Speaking of digital, as a band that recorded its first album to tape but then came to prominence in the Pro Tools era, Jim and Mick have plenty to say about the pros and cons of both.
Mick: “Time wasn’t tight [on the first Slipknot album] but we had about two months. I banged everything out in two or three days - all of my basic tracks and overdubs. The second album took a little bit longer - we were still using two-inch tape on those albums. It was, ‘Hold on, missed the punch'.
"Things definitely changed once we started using Pro Tools. We still use sweet ass analogue stuff now, though. As long as you’ve got a great engineer, and we always did, it doesn’t want to make you blow your brains out or anything - it just takes a little longer.
“You’d have to do side-by-side comparison. You couldn’t just say 'here is what we recorded way back', because mastering has advanced so much. You’d have to do a track on tape and then do the same on digital and see if you can tell the difference.

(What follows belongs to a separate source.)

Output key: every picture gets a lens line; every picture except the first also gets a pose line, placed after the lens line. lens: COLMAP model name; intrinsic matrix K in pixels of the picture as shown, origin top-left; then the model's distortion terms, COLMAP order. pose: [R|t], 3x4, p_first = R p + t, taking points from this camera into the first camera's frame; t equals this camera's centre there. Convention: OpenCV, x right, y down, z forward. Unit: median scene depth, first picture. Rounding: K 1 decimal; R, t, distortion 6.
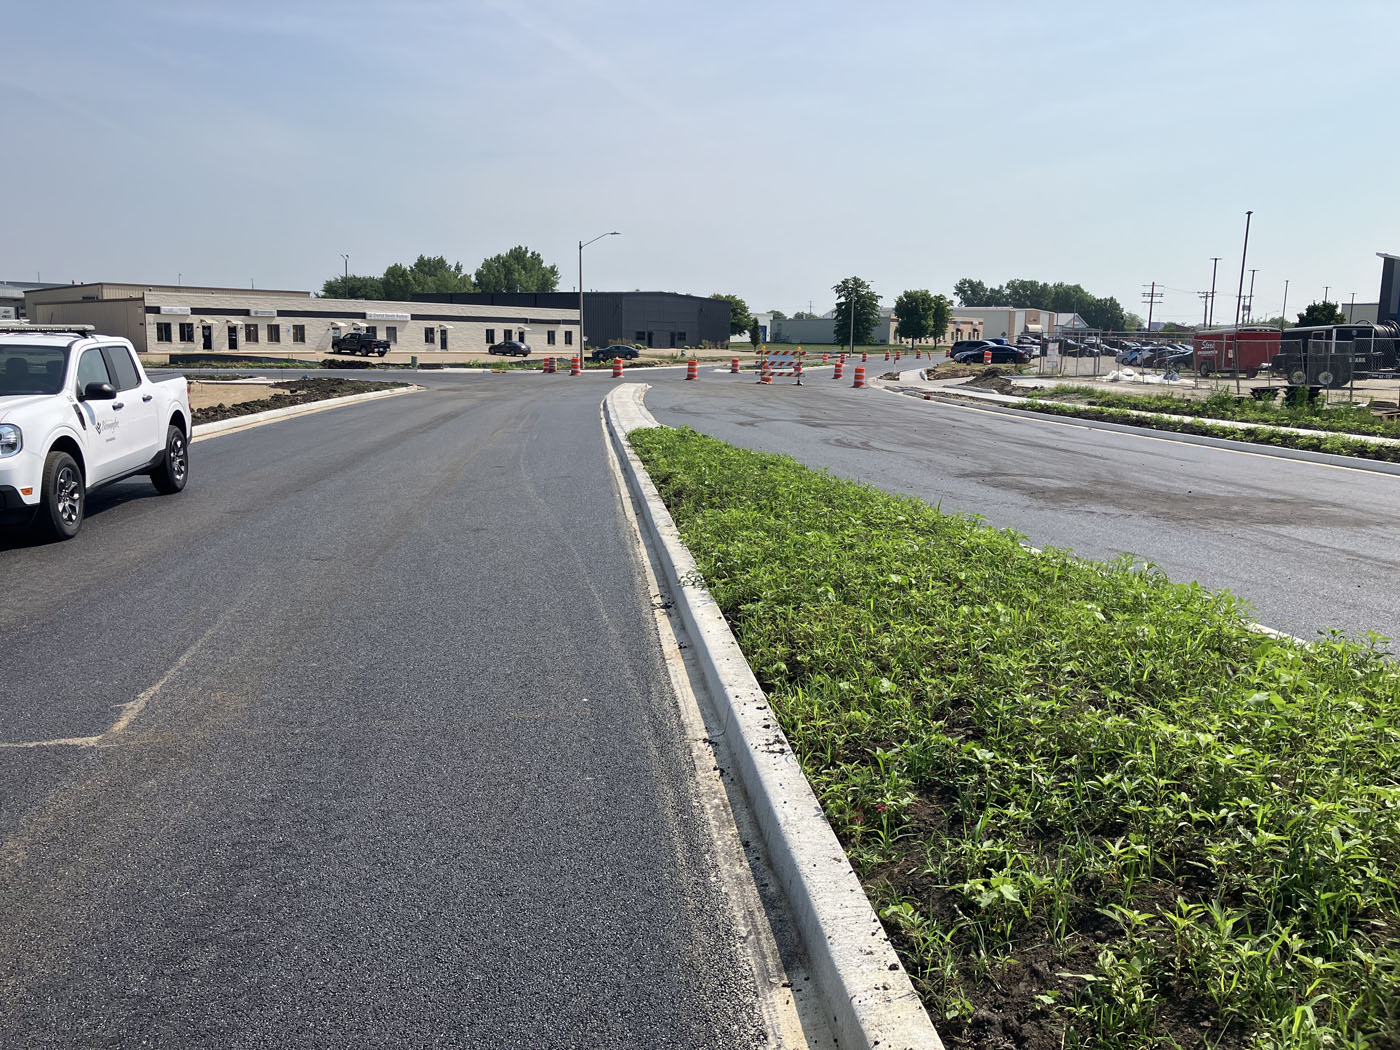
lens RADIAL K [[1147.6, 0, 706.6], [0, 1147.6, 531.9], [0, 0, 1]] dist [0.006632, 0.000287]
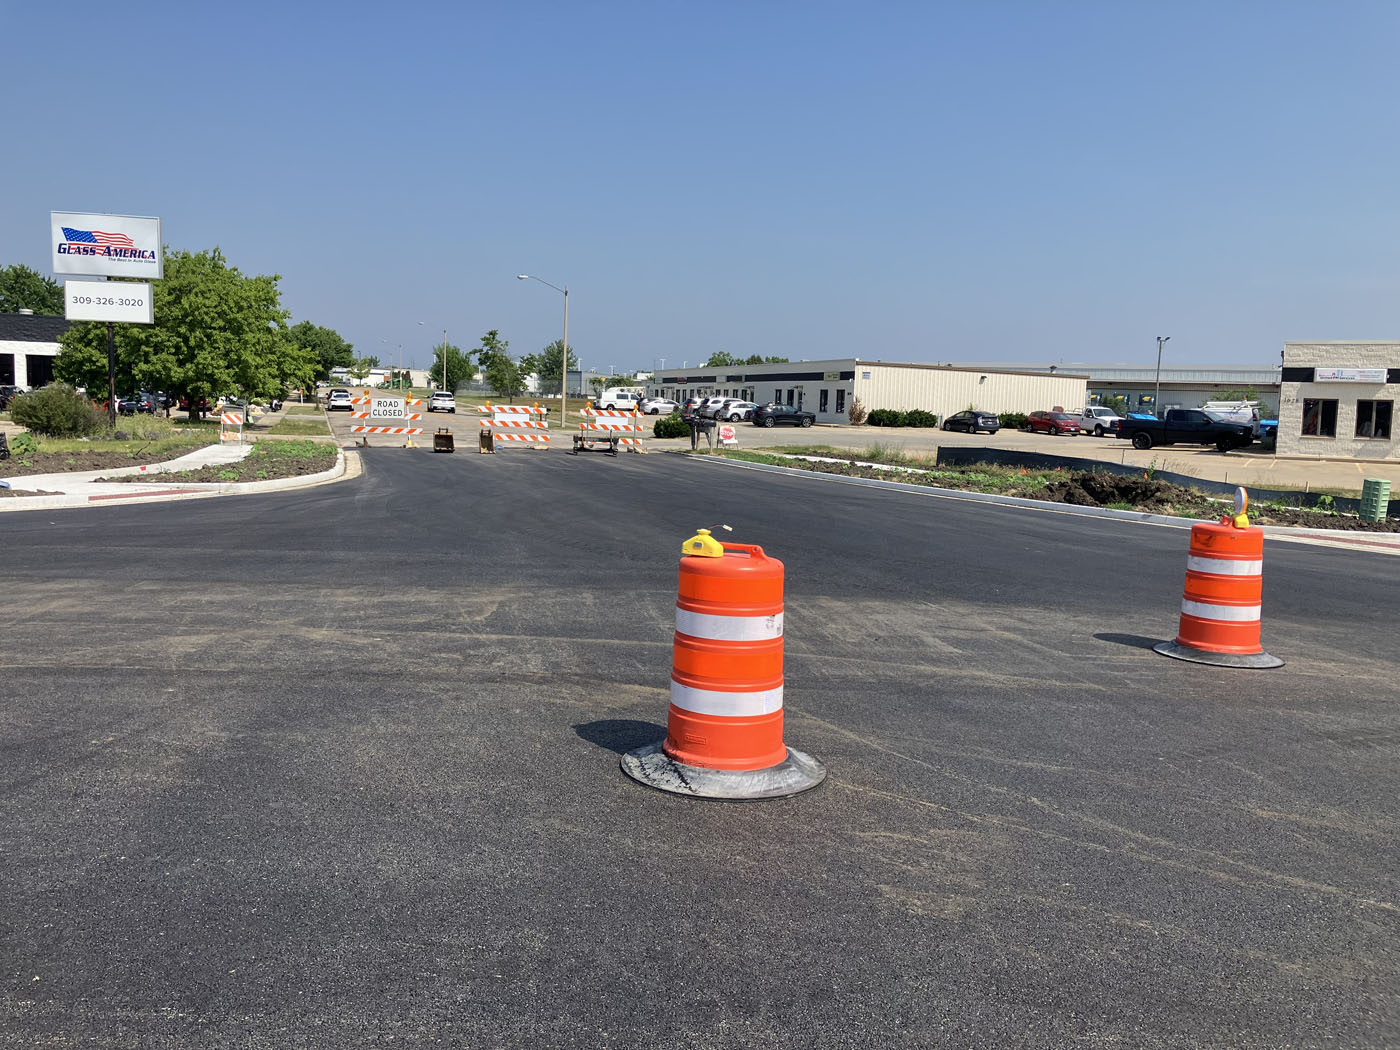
lens RADIAL K [[1126.4, 0, 699.0], [0, 1126.4, 500.6], [0, 0, 1]] dist [0.084915, -0.095023]
pose [[0.132369, 0.072244, -0.988564, 0.001159], [-0.195001, 0.979748, 0.045489, -0.067050], [0.971830, 0.186750, 0.143776, 0.418317]]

"I’d be really interested to do that, actually, a completely blind test. It would be a band decision, but I wouldn’t be against using tape again. But then things now are so much easier and we don’t ever just copy and paste. Some bands will record one riff and then just go, ‘print, print, print’.
"But you can hear that. We don’t even play to a click. We’re together, amped up. Joey will slow it down, speed it up. We would never just, ‘tick, tick, tick’, because then you sound like that. Even though we’ve been using digital we’re still using analogue up front - there’s that human element to it.
"Digital gives great control, and when I’m tracking I can physically see where the crack of the snare is. It’s almost like you’ve got a metronome without having one. It was 2007 or 2008 when we were last in the studio, so I’m sure that shit has changed and come on leaps and bounds since then.”